Our Town: East Side Intersections Get Countdown Signals
By Dan Rivoli
August 18, 2010
The city announced the installation of 1,500 countdown signals at intersections, including Park Avenue, after a report found pedestrian injuries happen more on multi-lane streets.
“The report and actions detailed today, including the installation of pedestrian countdown signals across the city, will make our streets even safer,” Mayor Michael Bloomberg said in a statement, “especially for the pedestrians who, year in and year out, account for the majority of New York’s traffic fatalities.”
Park Avenue was selected to be a countdown signal corridor, from East 32nd Street to East 132nd Street. The first 250 countdown signals will be installed this month with the rest phased in over the next year.
The city wants the inclusion of pedestrian countdown signals to be the standard for new installations on wide streets.
An earlier pilot program that featured these signals at 24 intersections in five corridors showed that they reduced the number of pedestrians in the crosswalk when the light was about to turn green. On narrower streets, the report notes the countdown signals had no effect.
“Pedestrian countdown signals can help cut out any guesswork in crossing busy intersections to keep pedestrians from being caught in the middle of a dangerous situation,” said Department of Transportation Commissioner Janette Sadik-Khan in a statement.
The report reviewed more than 7,000 crash records to find out who is at risk for a pedestrian accident.

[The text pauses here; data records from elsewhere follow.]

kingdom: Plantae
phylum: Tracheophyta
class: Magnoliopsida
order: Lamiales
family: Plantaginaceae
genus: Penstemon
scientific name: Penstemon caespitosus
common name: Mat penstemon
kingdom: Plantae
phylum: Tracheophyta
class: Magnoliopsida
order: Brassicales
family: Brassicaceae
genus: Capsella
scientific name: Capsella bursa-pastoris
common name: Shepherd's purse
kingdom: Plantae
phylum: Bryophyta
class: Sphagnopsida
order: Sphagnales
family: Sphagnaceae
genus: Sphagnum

Manhattan has a high concentration of serious accidents. Four times as many pedestrians are killed or seriously injured per mile of street than in the four outer boroughs. Nearly half of those pedestrians killed in Manhattan lived outside the borough.
Most of the accidents, 79 percent, involve private vehicles and 80 percent involve male drivers.
Seniors are especially at risk when crossing wide streets. The report found that seniors comprise 38 percent fatalities, though they make up 12 percent of the population.
East Side Council Member Jessica Lappin, who chairs the Aging Committee, said the city is the third most dangerous for senior pedestrians.
“My hope is that these changes will make it safer for seniors, children and everyone in between,” Lappin said. “Making sure they know how much time they have to cross, and in certain instances increase time to cross, should make a big difference.”
Michael Auerbach, president of the environmental and transportation advocacy group Upper Green Side, called the report a confirmation of what New Yorkers already know about heavily-trafficked streets.
“The countdown timers have been long awaited. They have them in other cities. They’re proven and they save lives,” Auerbach said. “[The Upper East Side] is a place where people live, go to school, go shopping. They’re on the street in these neighborhoods and they need these safety improvements.”